Здесь внезапно Огарев оказывается куда более «публичным» в своем мышлении, чем Герцен, всегда стремившийся общее строить через индивидуальное, переносить на публичное оценки частные – идеальное существование для него было не просто лишенным границы публичного/приватного, а расширением приватного до исчезновения оппозиции ему – бунт его против власти, правил, ненавистного «мещанства» оставался протестом против лживой двойной морали, мелкого существования и ограниченных чувств. В его идеале все становились своего рода «барами», ему претила копеечная честность, ежеминутно готовая обернуться – при гарантии, что не постигнет возмездие – предательством и преступлением, но столь же ничтожным по замыслу (но не по последствиям), потому что и для большого преступления также требуется величие духа. Огарев обращает схему, делая мерилом личного, частного – публичное, обрести покой можно только тогда, когда внешнее и внутреннее придут в равновесие. Беспокойная его жизнь и была этим поиском покоя – он сам сознавал это, переводя одно в другое, внутреннее беспокойство пытаясь унять переменой мест (стр. 133), сознание несправедливости существующего – попытками изменить его, а не отвернуться, сознание несправедливости своего богатства – опытами сделать добро, искупить несправедливость обладания легкостью расставания. И ценность новой биографии Огарева – в тонкой и доброй, столь подстать самому персонажу, внимательности не к «борьбе идей», а к тому содержанию, которые разные люди в эти идеи вкладывали.

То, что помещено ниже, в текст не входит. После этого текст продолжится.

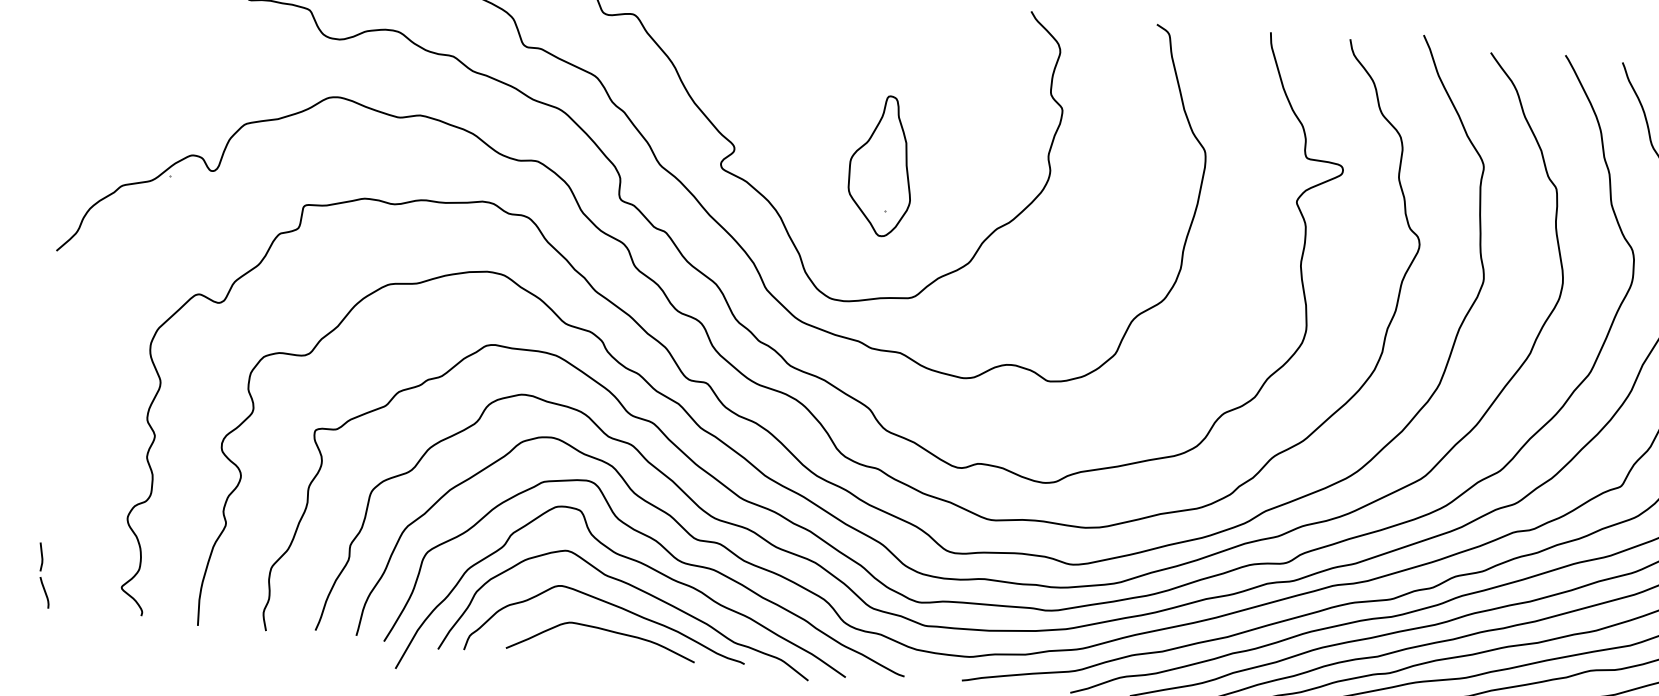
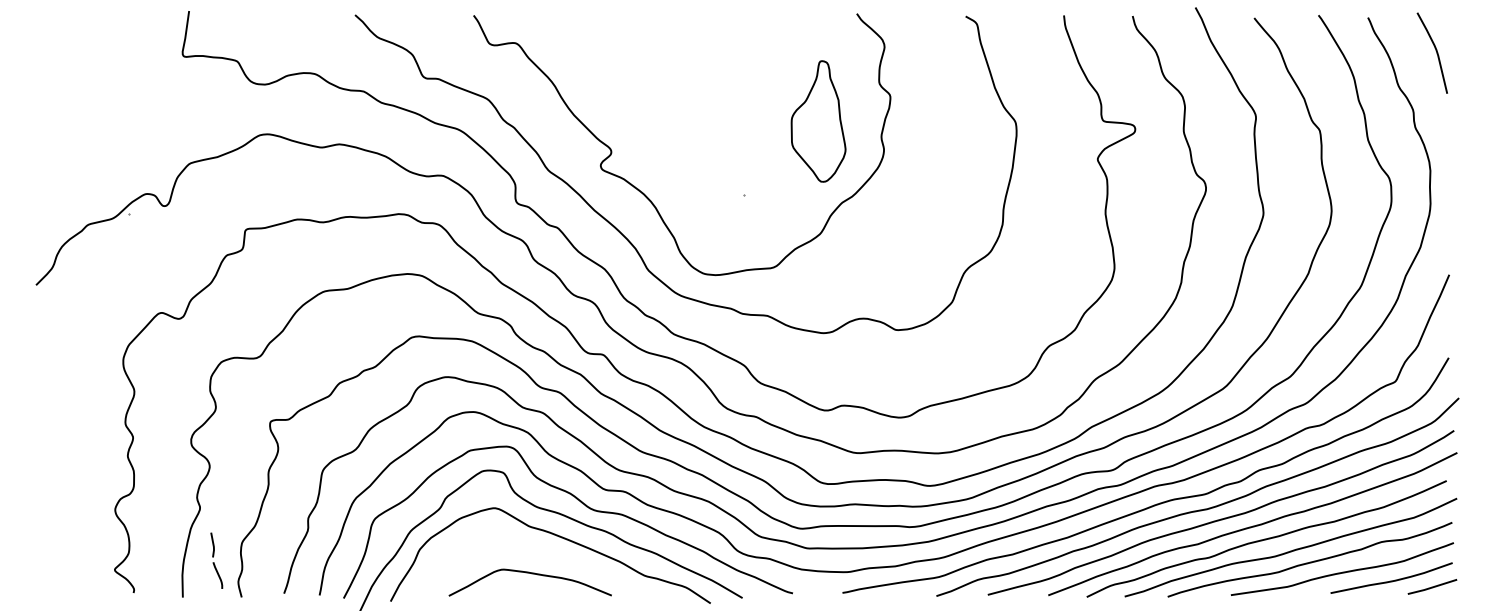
part: (881, 165) -> (818, 121), moved
part: (44, 575) -> (216, 560), moved
curve: (612, 605) -> (537, 552), removed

В сокращенном варианте опубликовано на сайте «Горький». 

[1] Герцен А.И. Лишние люди и желчевики (1860) // Собрание сочинений. В 30 тт. Т. XIV. – М.: Изд-во АН СССР, 1958. С. 326, 327.

[2] Герцен А.И. Собрание сочинений. В 30 тт. Т. XX. – М.: Изд-во АН СССР, 1958. С. 611 – 612 (запись от 2 декабря 1869 г.).

[3] [Анненков П.В.] П.В. Анненков и его друзья. Литературные воспоминания и переписка 1835 – 1885 годов. Т. I. – СПб.: Издание А.С. Суворина, 1892. С. 120 – 121.